:: Work item ::
Write out the lines of the rows word for word, starting at the line that contains "To the nearest" and ending at the line that contains "What is the difference", with both of those lines included.

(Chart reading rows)

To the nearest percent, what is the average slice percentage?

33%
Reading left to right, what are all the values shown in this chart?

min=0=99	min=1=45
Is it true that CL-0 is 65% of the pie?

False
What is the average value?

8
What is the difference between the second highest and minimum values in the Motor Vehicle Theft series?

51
==
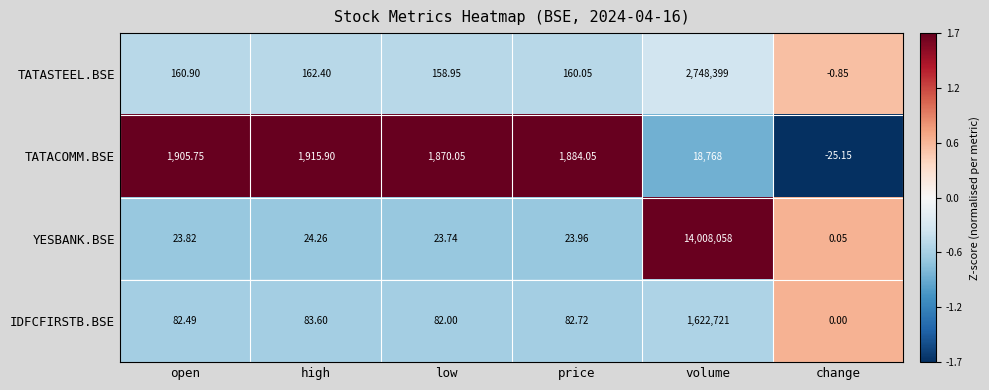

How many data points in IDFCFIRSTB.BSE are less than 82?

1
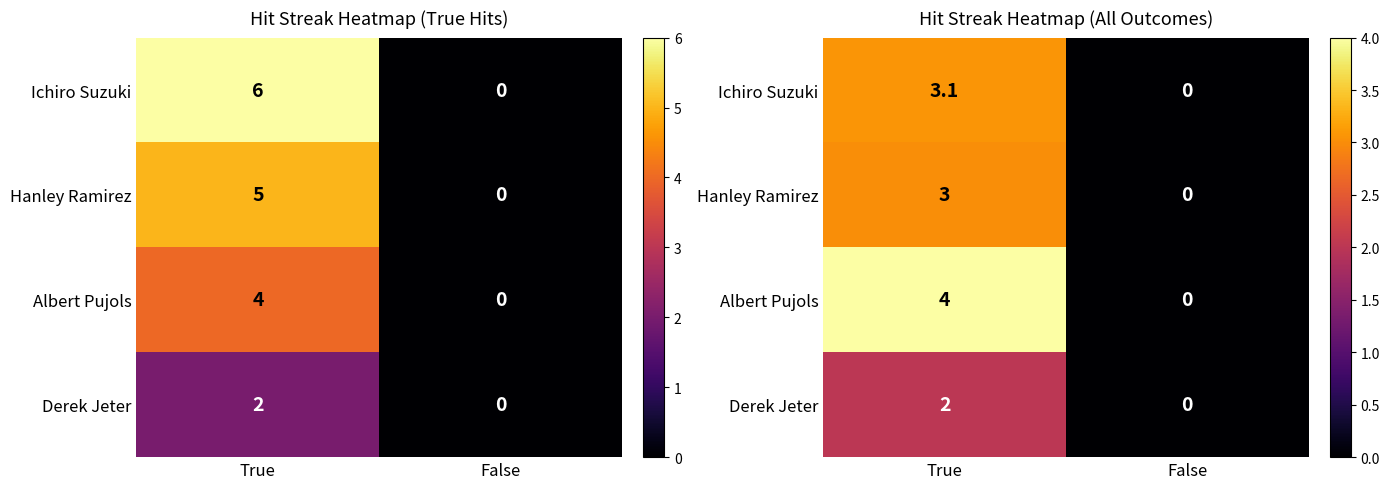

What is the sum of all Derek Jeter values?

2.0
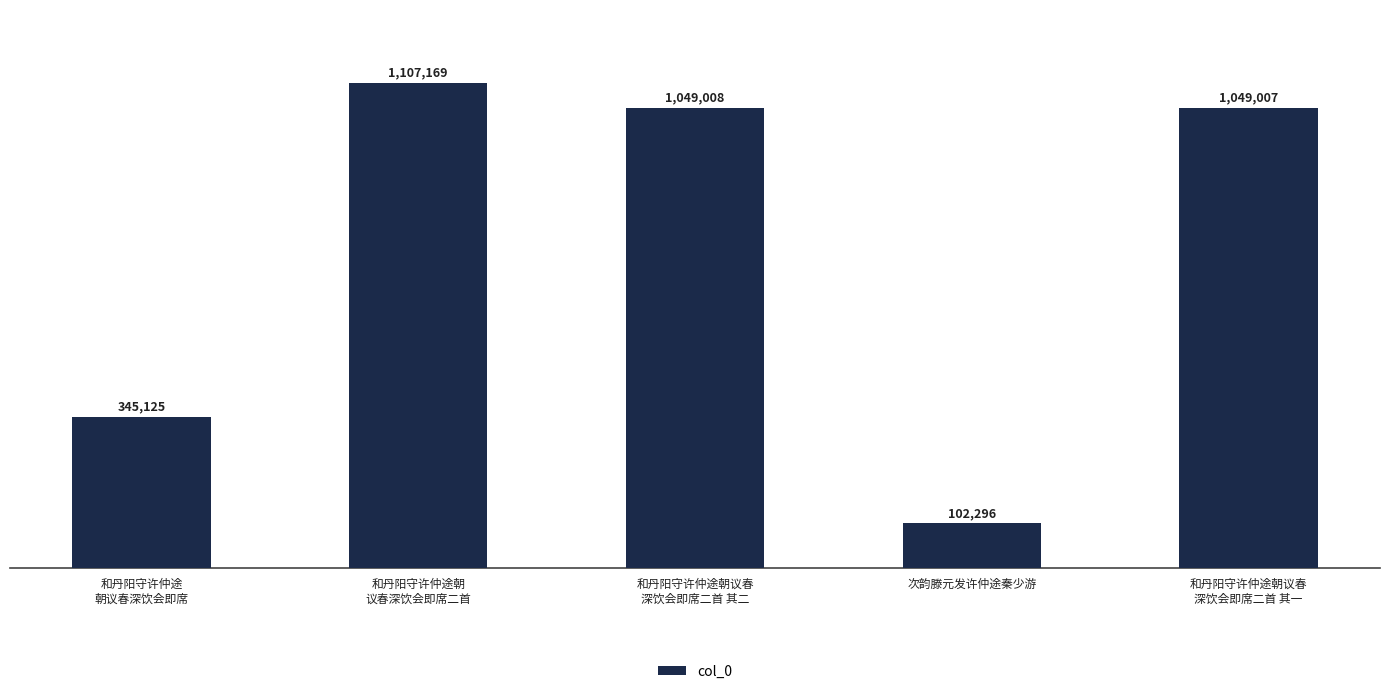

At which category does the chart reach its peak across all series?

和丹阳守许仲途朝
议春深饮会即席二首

:: Answer box ::
To the nearest percent, what is the average slice percentage?

33%
Reading left to right, what are all the values shown in this chart?

min=0=99	min=1=45
Is it true that CL-0 is 65% of the pie?

False
What is the average value?

8
What is the difference between the second highest and minimum values in the Motor Vehicle Theft series?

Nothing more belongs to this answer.